Collected data:
^^^^^^^^
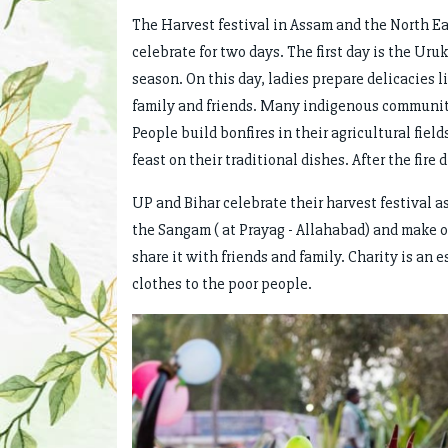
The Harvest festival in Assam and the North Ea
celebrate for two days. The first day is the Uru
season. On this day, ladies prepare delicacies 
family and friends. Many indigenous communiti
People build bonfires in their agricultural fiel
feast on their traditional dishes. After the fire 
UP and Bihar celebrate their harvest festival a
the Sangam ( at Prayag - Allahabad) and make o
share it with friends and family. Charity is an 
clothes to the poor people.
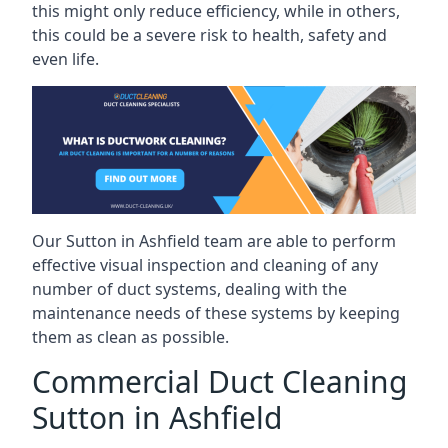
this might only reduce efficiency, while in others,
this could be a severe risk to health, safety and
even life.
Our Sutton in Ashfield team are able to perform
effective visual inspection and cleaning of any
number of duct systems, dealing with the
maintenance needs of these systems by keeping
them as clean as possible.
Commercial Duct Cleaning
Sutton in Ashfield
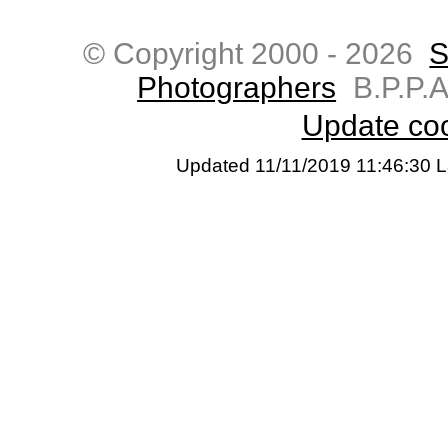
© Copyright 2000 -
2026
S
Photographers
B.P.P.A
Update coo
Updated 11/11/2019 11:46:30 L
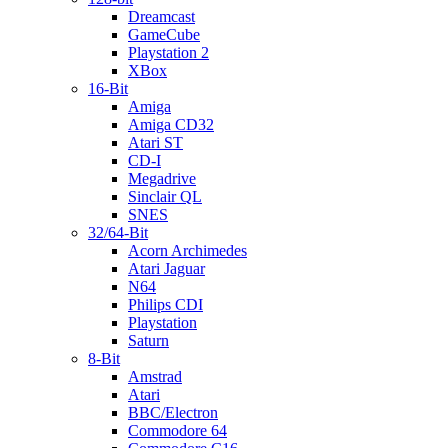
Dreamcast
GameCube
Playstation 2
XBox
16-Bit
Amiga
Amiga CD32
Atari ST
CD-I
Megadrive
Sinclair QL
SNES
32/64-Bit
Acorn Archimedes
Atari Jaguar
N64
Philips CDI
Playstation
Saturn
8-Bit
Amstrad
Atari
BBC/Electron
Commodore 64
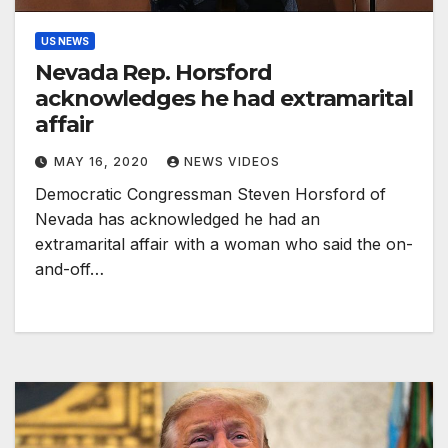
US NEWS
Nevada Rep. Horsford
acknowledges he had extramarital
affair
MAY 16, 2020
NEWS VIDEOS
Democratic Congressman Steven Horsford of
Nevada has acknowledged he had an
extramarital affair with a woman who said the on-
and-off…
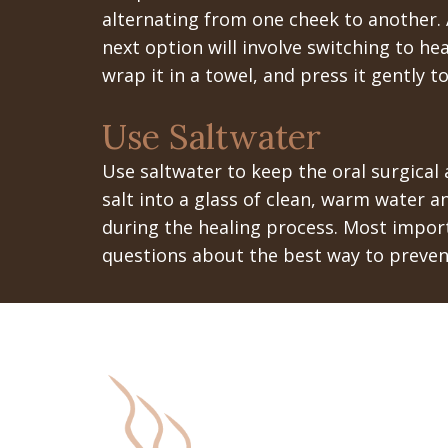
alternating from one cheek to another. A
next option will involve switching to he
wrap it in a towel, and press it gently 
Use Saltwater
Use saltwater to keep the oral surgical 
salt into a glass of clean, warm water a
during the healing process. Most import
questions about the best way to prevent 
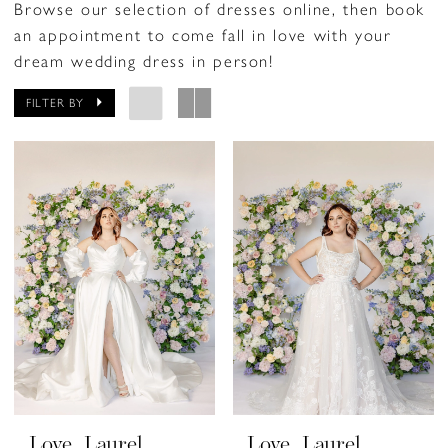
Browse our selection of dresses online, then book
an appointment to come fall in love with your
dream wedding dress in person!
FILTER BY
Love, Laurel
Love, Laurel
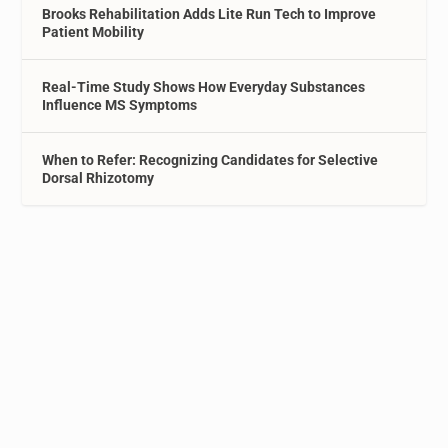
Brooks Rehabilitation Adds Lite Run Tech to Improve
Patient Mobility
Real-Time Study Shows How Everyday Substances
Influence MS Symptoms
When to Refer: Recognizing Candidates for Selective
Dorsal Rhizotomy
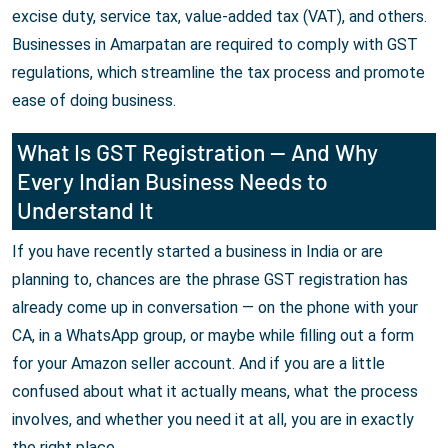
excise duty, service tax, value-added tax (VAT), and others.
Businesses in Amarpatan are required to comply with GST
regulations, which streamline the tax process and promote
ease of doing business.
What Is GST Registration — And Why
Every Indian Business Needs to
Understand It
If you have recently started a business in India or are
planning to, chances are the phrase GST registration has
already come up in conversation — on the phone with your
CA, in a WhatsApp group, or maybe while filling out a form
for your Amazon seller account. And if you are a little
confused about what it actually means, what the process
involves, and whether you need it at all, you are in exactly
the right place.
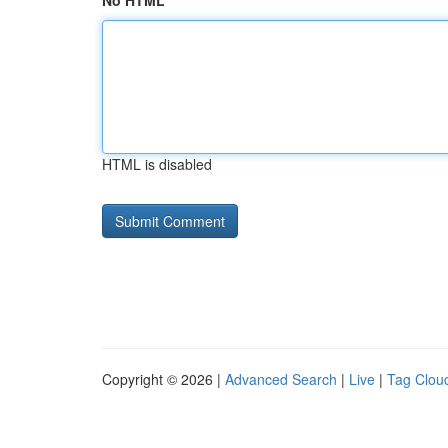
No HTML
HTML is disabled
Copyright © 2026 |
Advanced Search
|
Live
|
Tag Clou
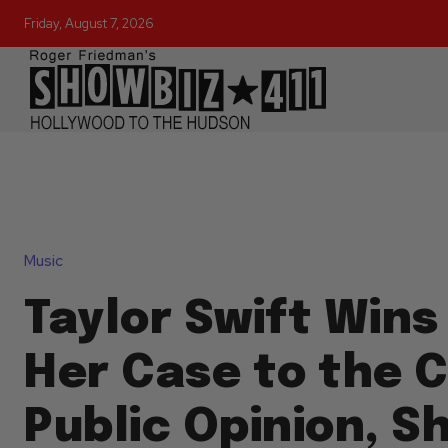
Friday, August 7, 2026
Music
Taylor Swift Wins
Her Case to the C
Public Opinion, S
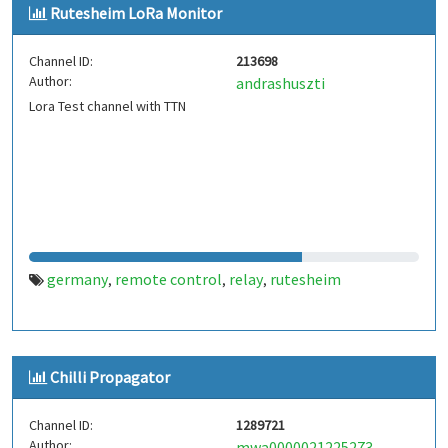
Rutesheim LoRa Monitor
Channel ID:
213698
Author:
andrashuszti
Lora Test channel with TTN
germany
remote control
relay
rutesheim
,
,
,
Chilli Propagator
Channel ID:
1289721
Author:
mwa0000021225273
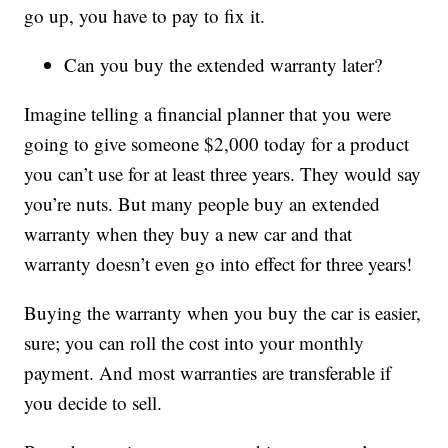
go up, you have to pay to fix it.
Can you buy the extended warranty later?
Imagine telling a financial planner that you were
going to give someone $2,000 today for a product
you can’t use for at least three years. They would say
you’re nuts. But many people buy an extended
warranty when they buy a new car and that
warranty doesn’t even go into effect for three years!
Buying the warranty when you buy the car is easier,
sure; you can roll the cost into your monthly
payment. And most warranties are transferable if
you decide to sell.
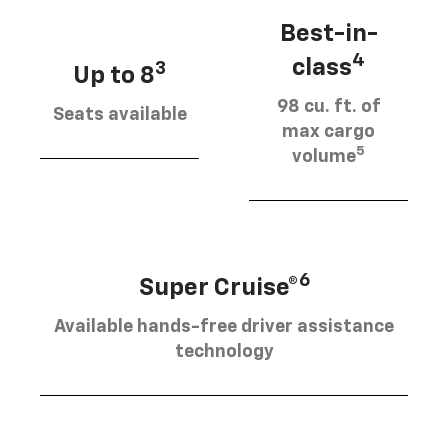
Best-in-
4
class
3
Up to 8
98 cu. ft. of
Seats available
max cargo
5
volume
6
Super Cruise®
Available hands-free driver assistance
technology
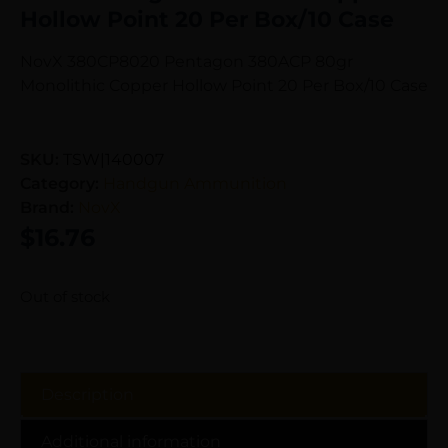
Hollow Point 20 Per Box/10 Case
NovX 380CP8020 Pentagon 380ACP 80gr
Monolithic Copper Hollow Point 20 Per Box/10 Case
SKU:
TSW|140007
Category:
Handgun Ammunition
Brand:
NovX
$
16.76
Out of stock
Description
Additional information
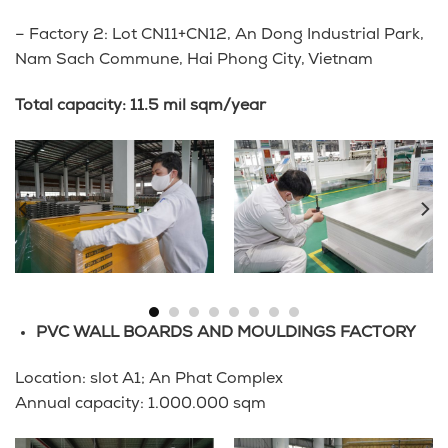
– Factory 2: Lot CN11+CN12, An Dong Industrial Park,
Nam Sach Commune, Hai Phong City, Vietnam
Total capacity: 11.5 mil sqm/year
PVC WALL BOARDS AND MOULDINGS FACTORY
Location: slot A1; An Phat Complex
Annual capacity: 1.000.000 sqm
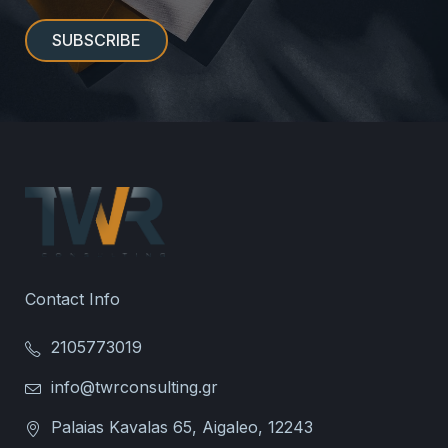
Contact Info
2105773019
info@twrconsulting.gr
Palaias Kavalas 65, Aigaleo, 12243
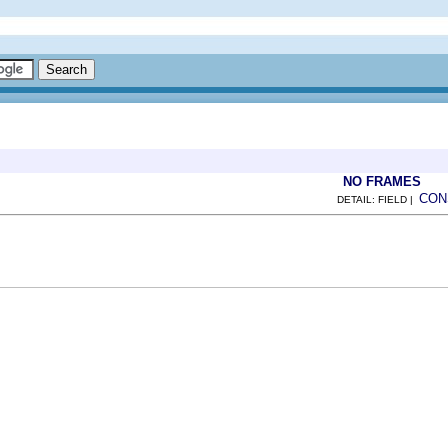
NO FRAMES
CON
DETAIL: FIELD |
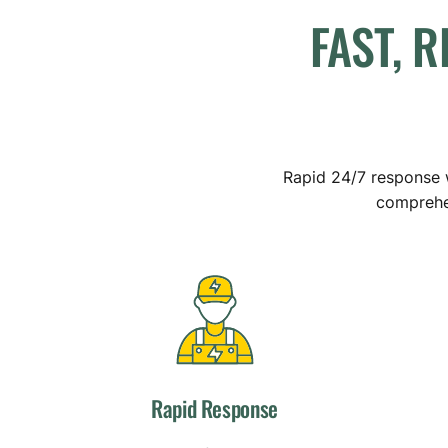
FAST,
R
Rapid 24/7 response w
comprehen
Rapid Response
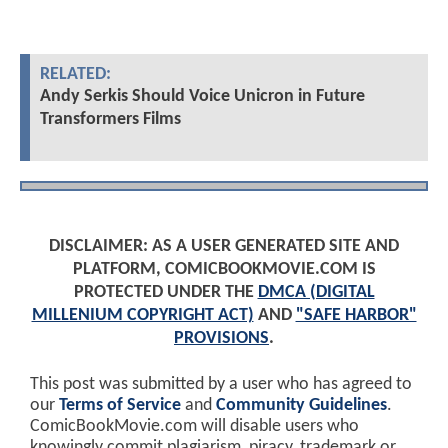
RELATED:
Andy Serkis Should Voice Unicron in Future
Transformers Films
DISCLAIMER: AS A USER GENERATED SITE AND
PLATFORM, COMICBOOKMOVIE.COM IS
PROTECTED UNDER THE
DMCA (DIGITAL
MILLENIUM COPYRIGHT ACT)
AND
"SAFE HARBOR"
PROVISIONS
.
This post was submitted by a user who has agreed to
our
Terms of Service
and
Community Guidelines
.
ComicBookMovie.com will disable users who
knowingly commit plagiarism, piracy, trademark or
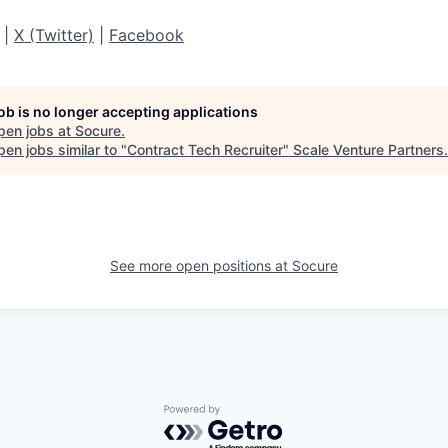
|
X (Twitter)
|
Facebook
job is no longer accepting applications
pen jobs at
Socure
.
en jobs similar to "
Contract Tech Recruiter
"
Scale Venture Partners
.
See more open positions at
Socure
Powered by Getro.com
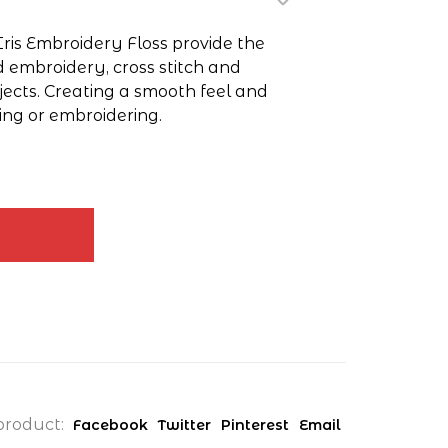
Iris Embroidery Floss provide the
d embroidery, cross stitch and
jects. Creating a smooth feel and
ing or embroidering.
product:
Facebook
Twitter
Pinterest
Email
^^^^^^^^
**Task requirements:** Copy the text lines from all of the data above without changing any of them, and leave out the picture markers.

**Result of this task:**
The Harvest festival in Assam and the North Ea
celebrate for two days. The first day is the Uru
season. On this day, ladies prepare delicacies 
family and friends. Many indigenous communiti
People build bonfires in their agricultural fiel
feast on their traditional dishes. After the fire 
UP and Bihar celebrate their harvest festival a
the Sangam ( at Prayag - Allahabad) and make o
share it with friends and family. Charity is an 
clothes to the poor people.
this might only reduce efficiency, while in others,
this could be a severe risk to health, safety and
even life.
Our Sutton in Ashfield team are able to perform
effective visual inspection and cleaning of any
number of duct systems, dealing with the
maintenance needs of these systems by keeping
them as clean as possible.
Commercial Duct Cleaning
Sutton in Ashfield
© Copyright 2000 -
2026
S
Photographers
B.P.P.A
Update coo
Updated 11/11/2019 11:46:30 L
Dreamcast
GameCube
Playstation 2
XBox
16-Bit
Amiga
Amiga CD32
Atari ST
CD-I
Megadrive
Sinclair QL
SNES
32/64-Bit
Acorn Archimedes
Atari Jaguar
N64
Philips CDI
Playstation
Saturn
8-Bit
Amstrad
Atari
BBC/Electron
Commodore 64
US NEWS
Nevada Rep. Horsford
acknowledges he had extramarital
affair
MAY 16, 2020
NEWS VIDEOS
Democratic Congressman Steven Horsford of
Nevada has acknowledged he had an
extramarital affair with a woman who said the on-
and-off…
alternating from one cheek to another. A
next option will involve switching to he
wrap it in a towel, and press it gently 
Use Saltwater
Use saltwater to keep the oral surgical 
salt into a glass of clean, warm water a
during the healing process. Most import
questions about the best way to prevent 
Browse our selection of dresses online, then book
an appointment to come fall in love with your
dream wedding dress in person!
FILTER BY
Love, Laurel
Love, Laurel
Brooks Rehabilitation Adds Lite Run Tech to Improve
Patient Mobility
Real-Time Study Shows How Everyday Substances
Influence MS Symptoms
When to Refer: Recognizing Candidates for Selective
Dorsal Rhizotomy
excise duty, service tax, value-added tax (VAT), and others.
Businesses in Amarpatan are required to comply with GST
regulations, which streamline the tax process and promote
ease of doing business.
What Is GST Registration — And Why
Every Indian Business Needs to
Understand It
If you have recently started a business in India or are
planning to, chances are the phrase GST registration has
already come up in conversation — on the phone with your
CA, in a WhatsApp group, or maybe while filling out a form
for your Amazon seller account. And if you are a little
confused about what it actually means, what the process
involves, and whether you need it at all, you are in exactly
the right place.
No HTML
HTML is disabled
Copyright © 2026 |
Advanced Search
|
Live
|
Tag Clou
Friday, August 7, 2026
Music
Taylor Swift Wins
Her Case to the C
Public Opinion, S
Rutesheim LoRa Monitor
Channel ID:
213698
Author:
andrashuszti
Lora Test channel with TTN
germany
remote control
relay
rutesheim
,
,
,
Chilli Propagator
Channel ID:
1289721
Author:
mwa0000021225273
go up, you have to pay to fix it.
Can you buy the extended warranty later?
Imagine telling a financial planner that you were
going to give someone $2,000 today for a product
you can’t use for at least three years. They would say
you’re nuts. But many people buy an extended
warranty when they buy a new car and that
warranty doesn’t even go into effect for three years!
Buying the warranty when you buy the car is easier,
sure; you can roll the cost into your monthly
payment. And most warranties are transferable if
you decide to sell.
Best-in-
4
class
3
Up to 8
98 cu. ft. of
Seats available
max cargo
5
volume
6
Super Cruise®
Available hands-free driver assistance
technology
Hollow Point 20 Per Box/10 Case
NovX 380CP8020 Pentagon 380ACP 80gr
Monolithic Copper Hollow Point 20 Per Box/10 Case
SKU:
TSW|140007
Category:
Handgun Ammunition
Brand:
NovX
$
16.76
Out of stock
Description
Additional information
– Factory 2: Lot CN11+CN12, An Dong Industrial Park,
Nam Sach Commune, Hai Phong City, Vietnam
Total capacity: 11.5 mil sqm/year
PVC WALL BOARDS AND MOULDINGS FACTORY
Location: slot A1; An Phat Complex
Annual capacity: 1.000.000 sqm
Contact Info
2105773019
info@twrconsulting.gr
Palaias Kavalas 65, Aigaleo, 12243
NO FRAMES
CON
DETAIL: FIELD |
FAST,
R
Rapid 24/7 response w
comprehen
Rapid Response
RELATED:
Andy Serkis Should Voice Unicron in Future
Transformers Films
DISCLAIMER: AS A USER GENERATED SITE AND
PLATFORM, COMICBOOKMOVIE.COM IS
PROTECTED UNDER THE
DMCA (DIGITAL
MILLENIUM COPYRIGHT ACT)
AND
"SAFE HARBOR"
PROVISIONS
.
This post was submitted by a user who has agreed to
our
Terms of Service
and
Community Guidelines
.
ComicBookMovie.com will disable users who
knowingly commit plagiarism, piracy, trademark or
|
X (Twitter)
|
Facebook
job is no longer accepting applications
pen jobs at
Socure
.
en jobs similar to "
Contract Tech Recruiter
"
Scale Venture Partners
.
See more open positions at
Socure
Powered by Getro.com
Iris Embroidery Floss provide the
d embroidery, cross stitch and
jects. Creating a smooth feel and
ing or embroidering.
product:
Facebook
Twitter
Pinterest
Email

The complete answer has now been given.